Re: Database Usage of Unix FFS
Date: Wed, 23 Feb 1994 11:32:20 GMT
Message-ID: <PETE.94Feb23113220_at_luggage.tecc.co.uk>
>>>>> In article <CLMt3D.35o_at_world.std.com>, lparsons_at_world.std.com (Lee E Parsons) writes:
>>
>> Given the low number of unix creates/delete on these drives, please
>> comment on the following statements.
>>
>> 1) It would seem reasonable in this case to turn the minfree option
>> on the FFS down as low as possable (0%) and use as much of the
>> drive as you can (100%).
>>
>> (I/O distribution considerations aside. Of course.)
>>
Well, I/O distribution matters...you can use 100% of the disk, but blocks from the last few files that are created may be scattered across the whole whole disk, hurting performance.
>> 2) Since no deletes are happening you don't have to worry about holes
>> in the data. ie) you won't have 100 meg in the middle of the drive
>> you need to use.
>>
>> Even if you needed to add an additional datafile it would just get
>> slapped on the end of the last datafile in one contiguous space.
FFS doesn't work like that. Blocks aren't allocated contiguously from
the start of the drive, but rather the drive is split into cylinder
groups, each of which behaves a bit like a SysV filesystem (gross
oversimplification). When a file is created, the system tries to
put it into a cylinder group with more than average free space, and as
it grows, new blocks are added from the same cylinder group as 'near'
as possible to the previous block ('near' is a complex function
designed to reduce the delay between reading consecutive blocks of a
file). As the cylinder group fills, it gets harder to allocate 'near'
blocks, and sooner or later the group is full and the next block gets
allocated from a different cylinder group, requiring a seek to read
it.
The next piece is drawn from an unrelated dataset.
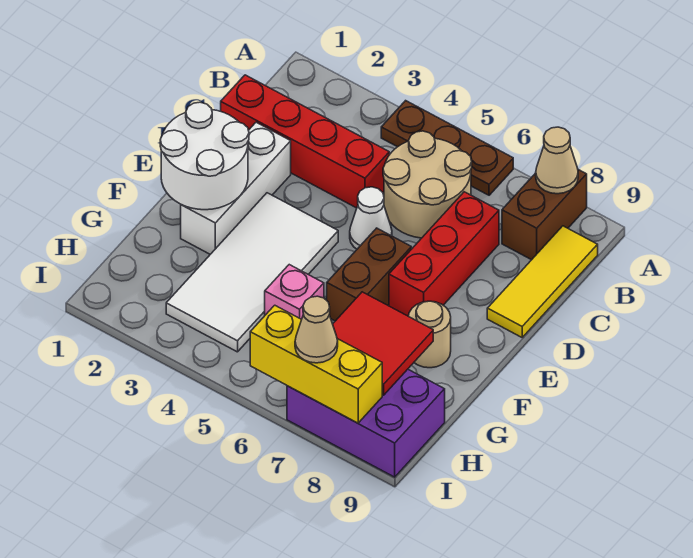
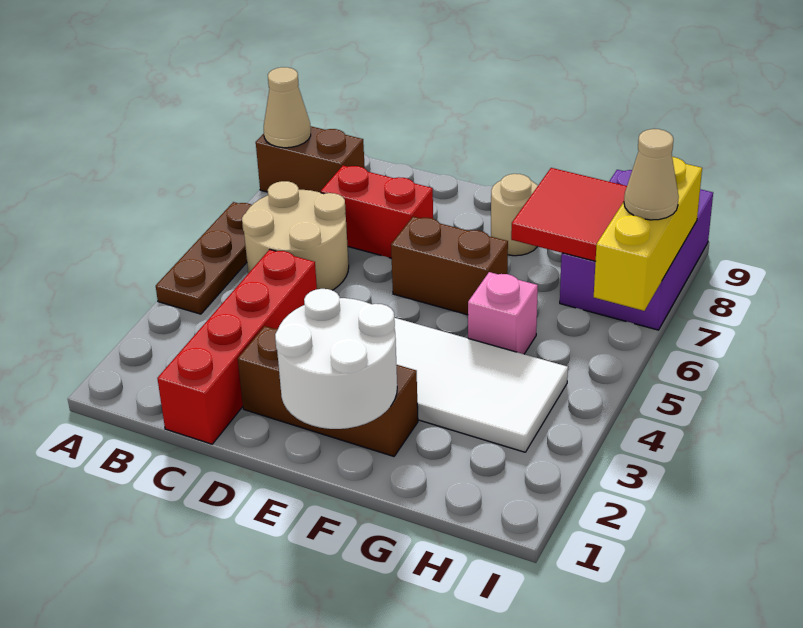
yellow tile B9:D9 level 1 -> none
red brick C7:E7 level 1 -> red brick C7:D7 level 1
white brick D2:F2 level 1 -> brown brick D2:F2 level 1
white cone D5 level 1 -> none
The 10% default value for minfree is designed to minimise these
poor allocations by ensuring there is generally enough free space to
allocate a block near to the previous one in the file.
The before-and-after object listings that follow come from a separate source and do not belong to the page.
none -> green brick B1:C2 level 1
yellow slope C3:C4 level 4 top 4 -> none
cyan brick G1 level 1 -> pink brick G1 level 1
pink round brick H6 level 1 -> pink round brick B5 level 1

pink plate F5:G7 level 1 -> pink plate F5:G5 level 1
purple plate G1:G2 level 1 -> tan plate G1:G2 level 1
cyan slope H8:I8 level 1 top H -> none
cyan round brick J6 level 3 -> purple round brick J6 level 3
The maxbpg parameter is also there to improve allocation for general
purpose filesystems...Only maxbpg blocks from a file will be allocated
in a single cylinder group...further blocks will be allocated from
another cylinder group, involving a seek to get to the next data
block. This is designed to prevent one file in a cylinder group
growing and causing inefficient allocation for other files in the
group which grow. For a 'static' filesystem as you describe, I would
say (completely guessing) that you might want to make maxbpg big (like
80% of the size of a cylinder group, or more). My guess is that this
should (a) Improve locality of reference for random access within any
one file and (b) depending how the data gets moved onto the disk, this
could mean blocks get allocated more efficiently, with fewer files
split across multiple cylinder groups (it could mean *more* split
files, though depending on the relationships of the average file size,
the cylinder group size and maxbpg...).
For what you are doing, putting a few big files on a big disk, it is tempting to suggest that a more traditional, SVR3-type filesystem might be more efficient...allocate a really small number of inodes, put all the files as few directories as possible and the SVR3 layout policy means you can get all the files contiguous if you create them on another f/s and tar or cpio them to their destination. Comments?